The final fuel standards will reduce gasoline sulfur levels by more than 60 percent – down from 30 to 10 parts per million (ppm) in 2017. Reducing sulfur in gasoline enables vehicle emission control technologies to perform more efficiently. New low-sulfur gas will provide significant and immediate health benefits because every gas-powered vehicle on the road built prior to these standards will run cleaner – cutting smog-forming NOx emissions by 260,000 tons in 2018.
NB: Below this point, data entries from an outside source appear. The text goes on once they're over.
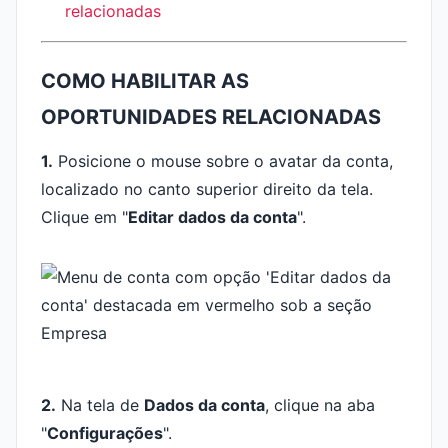
relacionadas
COMO HABILITAR AS
OPORTUNIDADES RELACIONADAS
1.
Posicione o mouse sobre o avatar da conta,
localizado no canto superior direito da tela.
Clique em "
Editar dados da conta
".
2.
Na tela de
Dados da conta
, clique na aba
"
Configurações
".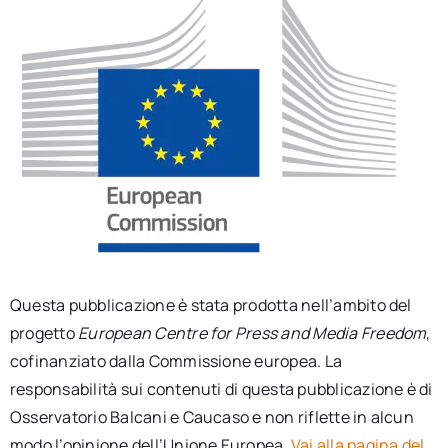
Questa pubblicazione è stata prodotta nell’ambito del
progetto
European Centre for Press and Media Freedom
,
cofinanziato dalla Commissione europea. La
responsabilità sui contenuti di questa pubblicazione è di
Osservatorio Balcani e Caucaso e non riflette in alcun
modo l’opinione dell’Unione Europea.
Vai alla pagina del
The Tier 3 standards cut tailpipe pollution where people live and breathe – reducing harmful emissions along the streets and roadways that run through our neighborhoods and near our children’s schools. By 2018, EPA estimates the cleaner fuels and cars program will annually prevent between 225 and 610 premature deaths, significantly reduce ambient concentrations of ozone and reduce nitrogen oxide emissions by about 260,000 tons. That is about 10 percent of emissions from on-highway vehicles, with those reductions reaching 25 percent (330,000 tons) by 2030.
By 2030, EPA estimates that up to 2,000 premature deaths, 50,000 cases of respiratory ailments in children, 2,200 hospital admissions and asthma-related emergency room visits, and 1.4 million lost school days, work days and days when activities would be restricted due to air pollution. Total health-related benefits in 2030 will be between $6.7 and $19 billion annually. The program will also reduce exposure to pollution near roads. More than 50 million people live, work, or go to school in close proximity to high-traffic roadways, and the average American spends more than one hour traveling along roads each day.
According to the EPA, reducing the sulfur content will cost less than a penny per gallon of gasoline.
The American Petroleum Institute (API) is opposed to the new standard and estimates much higher costs for very little benefit.
“This rule’s biggest impact is to increase the cost of delivering energy to Americans, making it a threat to consumers, jobs, and the economy,” said API Downstream Group Director Bob Greco. “But it will provide negligible, if any, environmental benefits. In fact, air quality would continue to improve with the existing standard and without additional costs.”
The new rule could require $10 billion in capital costs, according to a study by Baker & O’Brien. The annual compliance cost is $2.4 billion, equating to a potential cost increase of between six cents and nine cents per gallon of gasoline produced. The new sulfur standard of 10 parts per million would “yield only very small additional improvements” in air quality, according to analyses by ENVIRON.
“Besides the enormous costs and negligible environmental benefit, we are also concerned about the timeline of EPA’s new rule,” Greco said. “The rushed timeframe leaves little opportunity for refiners to design, engineer, permit, construct, start up, and integrate the new machinery required. This accelerated implementation only adds costs and potentially limits our industry’s ability to supply gasoline to consumers.”
According to Ethanol Producer Magazine this standard also makes E10 the standard test fuel for emissions testing.
General Motors addressed the fact that E10, rather than straight gasoline, is now the new test fuel. “We commend EPA for selecting a certification fuel that is representative of in-use fuels,” the company said in a prepared statement. “This allows OEMs (original equipment manufacturers) to optimize vehicle performance to an actual fuel that our customers use nationwide.”